The Australasian Photo-Review was an English language magazine, published for photographers by Baker & Rouse and later Kodak (Australasia), and published in Sydney, Australia 1894–1956.

== History ==
The magazine was first published in 1894 as the Australian edition of the British Photographic Review of Reviews, after the photographic supply company Baker & Rouse purchased the Australasian publishing rights. At this early stage of its publication, the magazine was issued as a short ten to fifteen page supplement to the British edition.

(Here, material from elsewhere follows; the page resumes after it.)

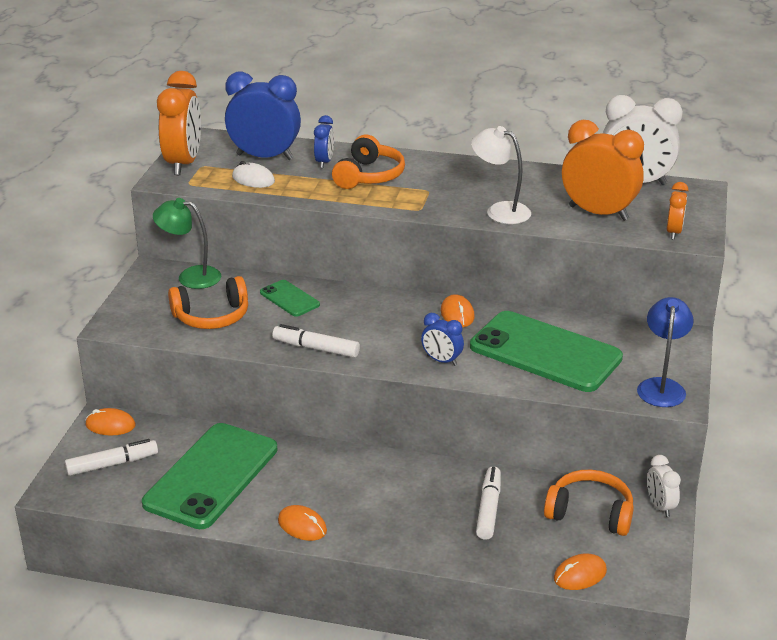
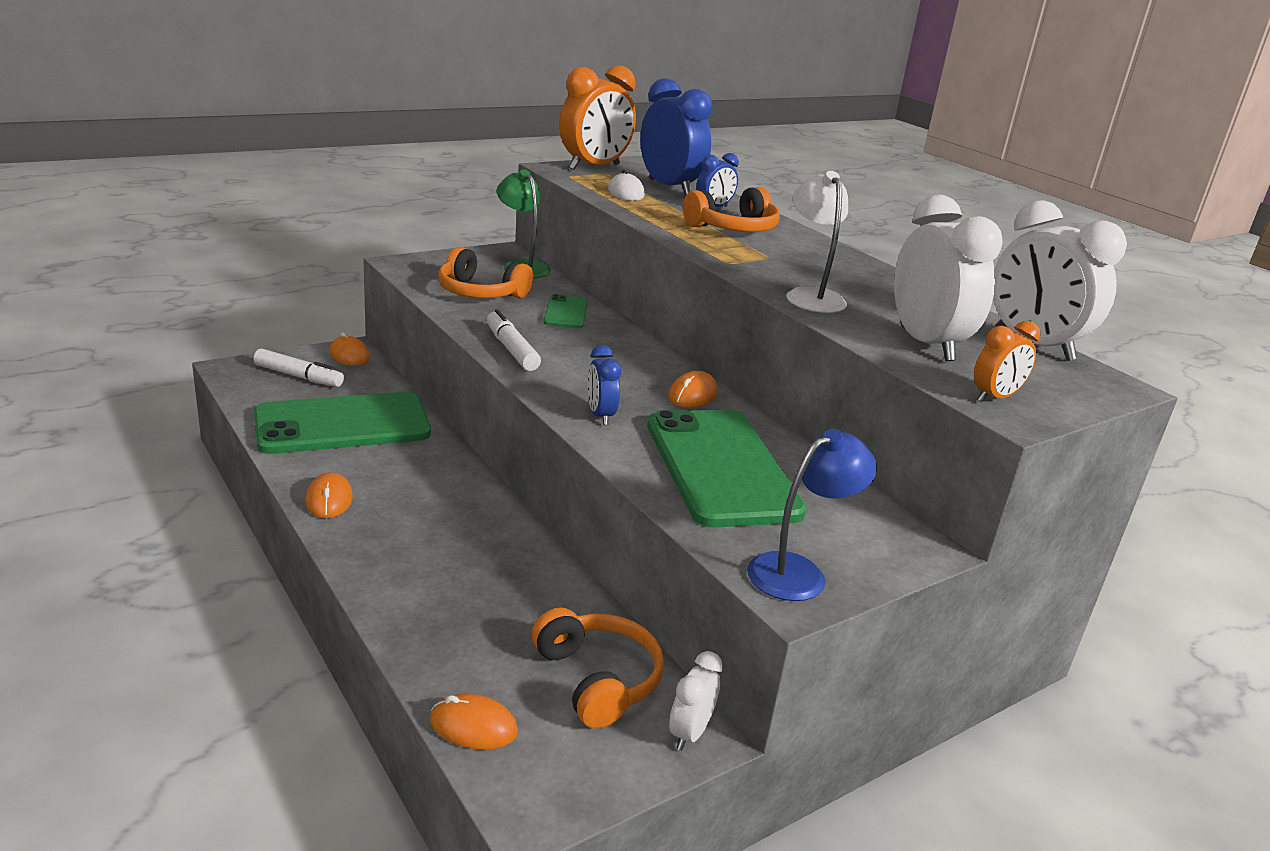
camera: 40 degrees right, 5 degrees down
white marker [476,466,501,540] -> none
orange clock [562,120,644,221] -> white clock [894,195,1003,361]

In 1895 the magazine's name was changed to Australalasian Photographic Review, and in 1903, the title was shortened to Australasian Photo-Review.

The first editor-in-chief of the magazine was Edwin J. Welch F.R.G.S., F.R.C.I., who declared in the first issue that Australian photographic works would be reviewed with 'bluntness, perhaps, but no namby pamby'. Walter Burke F.R.P.S. was Editor. In 1922 Walter's son Eric Keast Burke became associate editor and, in 1943 editor, a position he held until the Review ceased publication in 1956 with the last issue released in December.

== Content ==
The Review was notable for promoting the work of Australian photographers or 'camerists', as they were referred to in early editions, and for its high-grade reproduction of photographs.

At a time when the nation's history of photography was scant and under-appreciated, Keast Burke's series of historical articles included articles on pioneering Australian photographers John William Lindt and Charles Kerry and on his 1953 discovery, in a shed in Chatswood, New South Wales, B. O. Holtermann’s collection of wet-plate negatives; all gold-fields photographs by Charles Bayliss and Beaufoy Merlin to whom he devoted several issues of AP-R, and later published Gold and silver : an album of Hill End and Gulgong photographs from the Holtermann Collection in 1973.

His father Walter had also been historically minded and both Keast's son Quentin, and wife Iris, assisted in research and article writing for the AP-R. Jack Cato consulted extensively with Keast in writing his 1955 history The Story of the Camera in Australia. Having formally retired in 1960, from 1961 to 1969 Burke was the first editor and then art director of Australian Popular Photography (later named Australian Photography)

== Digitisation ==
The magazine has been digitised by the National Library of Australia.